More Books Than Time

Looking at my shelves lined with books, I know where some of them are from, but not all. The newer purchases have no tangible memory with them. Oh, I know a bit about my life or my interests at the time; the subject matter prompts that memory. But there’s not the sense of choosing the book, of weighing it against another, of the particular shelf I pulled it from.

Some of the books have echoes of where they were first read, rather than bought, of when they came into my life. I can even pick out the books from Dover, the Book of the Month Club, Quality Paperback Bookclub, the Science Fiction Book Club — they have the same weightlessness that comes from looking at a catalog, but still do have a memory of their origin.

Camber of Culdi, et seq., came from the Little Professor after a day at the park.
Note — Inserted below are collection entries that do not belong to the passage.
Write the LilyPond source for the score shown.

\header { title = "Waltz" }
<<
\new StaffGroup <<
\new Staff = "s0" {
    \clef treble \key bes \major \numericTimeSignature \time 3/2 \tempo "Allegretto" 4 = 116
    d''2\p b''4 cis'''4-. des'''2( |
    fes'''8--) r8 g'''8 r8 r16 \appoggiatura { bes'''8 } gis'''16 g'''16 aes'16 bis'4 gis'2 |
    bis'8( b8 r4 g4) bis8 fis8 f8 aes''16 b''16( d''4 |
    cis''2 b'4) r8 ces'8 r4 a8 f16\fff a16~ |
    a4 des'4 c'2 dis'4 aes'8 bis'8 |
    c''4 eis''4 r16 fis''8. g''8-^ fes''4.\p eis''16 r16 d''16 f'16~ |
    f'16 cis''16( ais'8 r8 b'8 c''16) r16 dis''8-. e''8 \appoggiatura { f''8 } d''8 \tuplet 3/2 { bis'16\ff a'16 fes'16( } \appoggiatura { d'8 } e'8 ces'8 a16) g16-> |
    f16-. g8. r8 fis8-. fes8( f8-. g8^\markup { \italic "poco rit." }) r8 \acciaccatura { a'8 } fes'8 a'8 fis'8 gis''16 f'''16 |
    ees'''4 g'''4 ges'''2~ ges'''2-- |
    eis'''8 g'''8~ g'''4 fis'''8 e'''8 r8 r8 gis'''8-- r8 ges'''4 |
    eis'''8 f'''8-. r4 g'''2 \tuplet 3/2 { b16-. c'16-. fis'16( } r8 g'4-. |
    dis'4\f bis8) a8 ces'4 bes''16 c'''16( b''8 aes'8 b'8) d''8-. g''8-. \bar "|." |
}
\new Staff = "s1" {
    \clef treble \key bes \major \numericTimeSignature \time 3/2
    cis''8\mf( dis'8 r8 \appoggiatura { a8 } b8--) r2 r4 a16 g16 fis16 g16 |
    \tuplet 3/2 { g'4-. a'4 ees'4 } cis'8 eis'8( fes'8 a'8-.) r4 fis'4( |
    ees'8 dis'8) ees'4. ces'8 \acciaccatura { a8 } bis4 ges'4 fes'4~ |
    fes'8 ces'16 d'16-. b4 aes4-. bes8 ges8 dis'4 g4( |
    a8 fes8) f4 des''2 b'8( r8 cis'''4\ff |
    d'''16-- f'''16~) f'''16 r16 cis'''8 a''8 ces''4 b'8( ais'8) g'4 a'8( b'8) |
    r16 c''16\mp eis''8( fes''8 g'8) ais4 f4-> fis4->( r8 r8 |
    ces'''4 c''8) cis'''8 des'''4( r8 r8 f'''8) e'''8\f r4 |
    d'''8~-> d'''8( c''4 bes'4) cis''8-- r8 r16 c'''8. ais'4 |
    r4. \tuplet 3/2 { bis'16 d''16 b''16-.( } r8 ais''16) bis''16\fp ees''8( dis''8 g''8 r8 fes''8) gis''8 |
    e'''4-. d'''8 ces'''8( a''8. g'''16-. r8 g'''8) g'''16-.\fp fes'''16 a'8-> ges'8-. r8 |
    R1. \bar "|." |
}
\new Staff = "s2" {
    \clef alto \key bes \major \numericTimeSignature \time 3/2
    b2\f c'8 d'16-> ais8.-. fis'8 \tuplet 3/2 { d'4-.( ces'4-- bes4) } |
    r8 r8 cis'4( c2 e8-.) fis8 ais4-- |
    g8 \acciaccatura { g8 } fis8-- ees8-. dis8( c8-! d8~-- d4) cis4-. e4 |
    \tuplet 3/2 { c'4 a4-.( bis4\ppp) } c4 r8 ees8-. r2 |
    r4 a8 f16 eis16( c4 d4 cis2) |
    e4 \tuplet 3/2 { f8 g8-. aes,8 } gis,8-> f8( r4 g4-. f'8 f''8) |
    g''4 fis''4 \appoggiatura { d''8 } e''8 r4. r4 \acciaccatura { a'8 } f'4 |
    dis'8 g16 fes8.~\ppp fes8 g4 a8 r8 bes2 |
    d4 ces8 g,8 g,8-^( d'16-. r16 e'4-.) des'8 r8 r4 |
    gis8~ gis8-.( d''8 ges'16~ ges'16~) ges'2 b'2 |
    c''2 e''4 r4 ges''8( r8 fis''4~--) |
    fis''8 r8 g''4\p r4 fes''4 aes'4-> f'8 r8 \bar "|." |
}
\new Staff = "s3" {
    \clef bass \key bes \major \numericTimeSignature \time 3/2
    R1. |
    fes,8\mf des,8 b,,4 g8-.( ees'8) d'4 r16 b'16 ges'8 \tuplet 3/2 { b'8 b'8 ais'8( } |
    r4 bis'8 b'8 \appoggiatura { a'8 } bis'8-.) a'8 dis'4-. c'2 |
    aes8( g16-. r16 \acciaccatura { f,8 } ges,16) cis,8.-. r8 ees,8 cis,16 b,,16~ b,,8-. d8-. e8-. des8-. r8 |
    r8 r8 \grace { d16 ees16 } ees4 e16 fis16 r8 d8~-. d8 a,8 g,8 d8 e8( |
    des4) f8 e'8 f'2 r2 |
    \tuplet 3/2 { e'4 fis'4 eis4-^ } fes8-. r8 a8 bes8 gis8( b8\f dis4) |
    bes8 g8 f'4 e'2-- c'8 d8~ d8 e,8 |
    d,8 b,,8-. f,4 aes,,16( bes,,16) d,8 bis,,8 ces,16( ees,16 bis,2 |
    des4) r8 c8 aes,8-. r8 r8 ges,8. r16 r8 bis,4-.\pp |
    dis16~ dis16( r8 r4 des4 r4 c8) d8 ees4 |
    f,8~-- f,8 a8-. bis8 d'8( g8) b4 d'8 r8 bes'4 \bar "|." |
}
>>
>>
I was 10 or 11. I was glued to their one bookcase of science fiction and fantasy novels. Each visit there began the same way, and sometimes ended pleasantly.

Before leaving St. John’s College at the end of my year there, I bought The Hero with a Thousand Faces to take home with me. I’d been lusting after it for two semesters, but there were always other things to spend money on, like comics. Having my parents’ wallet that day helped.

Dad visited Union Theological Seminary in Richmond, Va., one fine summer’s day, I think to use the library. I accompanied him. I found and borrowed Satan: The Early Christian Tradition, and purchased it later. The other volumes in Jeffrey Burton Russell’s series haven’t made it to my collection, yet; I enjoyed them from the library at Hampden-Sydney College.

I took the bus from Yorktown Heights to Times Square, then walked down Seventh Ave. to the Chemical Bank back office on W. 33rd St. I habitually cut through the Barnes & Noble across from Penn Station. If I had time, I stopped. I picked up Robert Jordan’s The Eye of the World, read it on the bus, and went on to the next the following day. One disadvantage of reading a long series all at once is noticing when the author uses the same description of a character every time.

One day on my lunch break at The Associated Press, shortly after installing Slackware Linux on a spare desktop, I browsed through the McGraw-Hill Bookstore, as I usually did at lunch, and picked up Learning the Unix Operating System and Essential System Administration. Thus began my infatuation with books published by O’Reilly.

It’s as if the act of choosing fixed the time and place, made the purchase more intense, though it may only seem this way because I was younger, before an increase in disposable income and Amazon let me fulfill my instant desires. Perhaps, also, it’s that many of these unremembered books have only been purchased; they have not been read. I have not spent time enough to become their friend.

Maybe I could live without the reminders. We do not all have Hermione Granger’s time-turner, and must carefully attend to what we have.